A Class B motorhome is usually built on a cargo van chassis. These Holiday Rambler vehicles can carry as much as 35 USgal of water and 57 USgal of gasoline. When fully loaded, these vehicles can weigh as much as 20,000 pounds.

===Class C Motorhomes===

- Atlantis
- Aluma-Lite
- Presidential
- Traveler 24 (Built on Mercedes Sprinter chassis with 3l diesel engine)
A Class C motorhome is usually built on a modified truck chassis. These Holiday Rambler vehicles can carry as much as 29 USgal of water and 57 USgal of gasoline. When fully loaded, these vehicles can weigh as much as 14,000 pounds.

===Fifth Wheel===
- Presidential Suite
- Presidential
- Imperial
- Alumascape Suite
- Aluma-Lite
- Alumascape
- Next Level
- Savoy LX FW
- Savoy LE FW

Fifth Wheel towables are trailers that are designed to connect to the towing vehicle between the front and rear axles.
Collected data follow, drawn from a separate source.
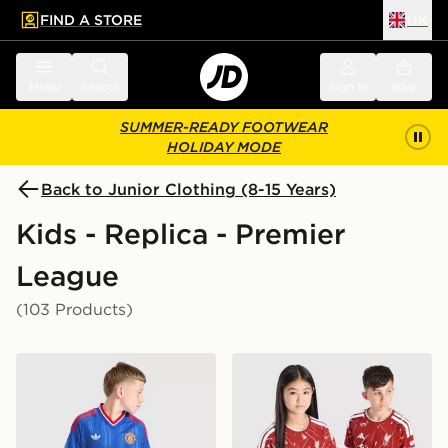
FIND A STORE
UK
 to main content
Skip footer
Menu
Search
Sign in
Bag
SUMMER-READY FOOTWEAR
HOLIDAY MODE
Back to Junior Clothing (8-15 Years)
Kids - Replica - Premier
League
(103 Products)
adidas Originals Manchester United FC 2026/27 Away 
adidas Liverpool FC 2026/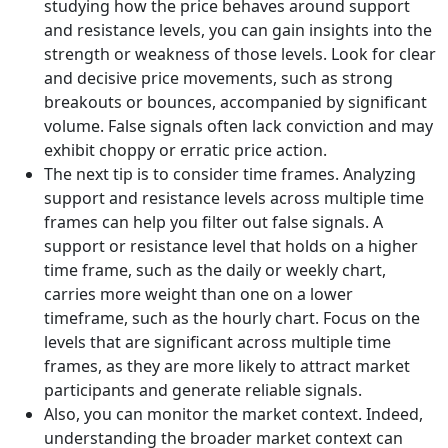
studying how the price behaves around support
and resistance levels, you can gain insights into the
strength or weakness of those levels. Look for clear
and decisive price movements, such as strong
breakouts or bounces, accompanied by significant
volume. False signals often lack conviction and may
exhibit choppy or erratic price action.
The next tip is to consider time frames. Analyzing
support and resistance levels across multiple time
frames can help you filter out false signals. A
support or resistance level that holds on a higher
time frame, such as the daily or weekly chart,
carries more weight than one on a lower
timeframe, such as the hourly chart. Focus on the
levels that are significant across multiple time
frames, as they are more likely to attract market
participants and generate reliable signals.
Also, you can monitor the market context. Indeed,
understanding the broader market context can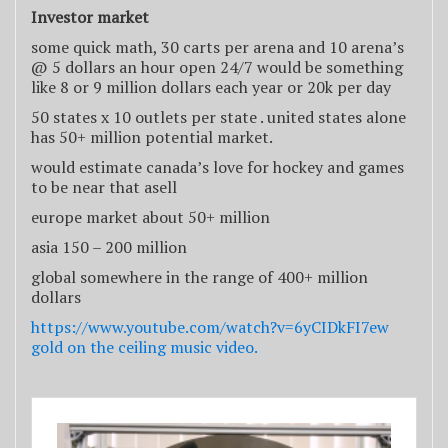
Investor market
some quick math, 30 carts per arena and 10 arena’s
@ 5 dollars an hour open 24/7 would be something
like 8 or 9 million dollars each year or 20k per day
50 states x 10 outlets per state . united states alone
has 50+ million potential market.
would estimate canada’s love for hockey and games
to be near that asell
europe market about 50+ million
asia 150 – 200 million
global somewhere in the range of 400+ million
dollars
https://www.youtube.com/watch?v=6yCIDkFI7ew
gold on the ceiling music video.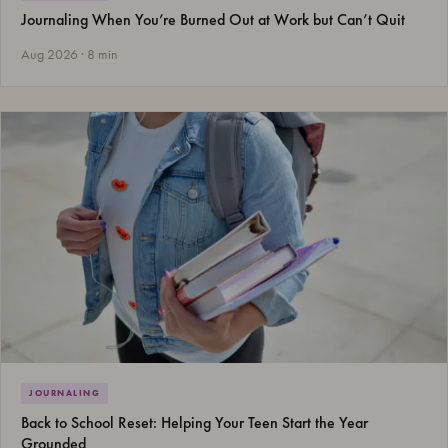
Journaling When You’re Burned Out at Work but Can’t Quit
Aug 2026 · 8 min
JOURNALING
Back to School Reset: Helping Your Teen Start the Year
Grounded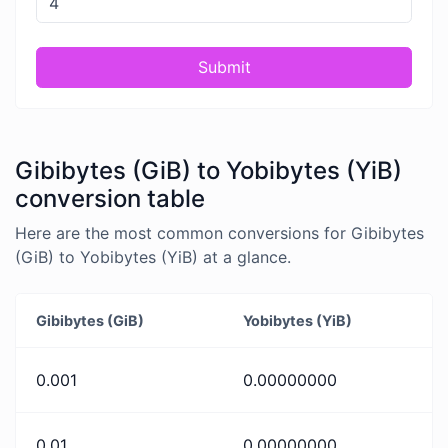
Submit
Gibibytes (GiB) to Yobibytes (YiB)
conversion table
Here are the most common conversions for Gibibytes
(GiB) to Yobibytes (YiB) at a glance.
Gibibytes (GiB)
Yobibytes (YiB)
0.001
0.00000000
0.01
0.00000000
Usually these are towed by pickup trucks and the fifth wheel receiver is placed in the bed of the truck. These Holiday Rambler towables can carry as much as 70 USgal of water. When fully loaded, these vehicles can weigh as much as 17,000 pounds.

===Bumper Pull Travel Trailer===
- Savoy LX TT
- Savoy LE TT
- Mintaro
- Black Diamond
- Campmaster
- Aluma-Lite
- Alumascape
- Presidential
- Rambler
- Traveler
- Statesman
- Monitor
- Vacationer
- Ramblette
Bumper Pull towables are designed to attach to the towing vehicle behind the rear axle on the bumper or on a receiver that is attached to the frame. These Holiday Rambler towables can carry as much as 50 USgal of water. When fully loaded, these vehicles can weigh as much as 10,000 pounds. These towables start at US$20,000 Manufacturer's Suggested Retail Price (MSRP).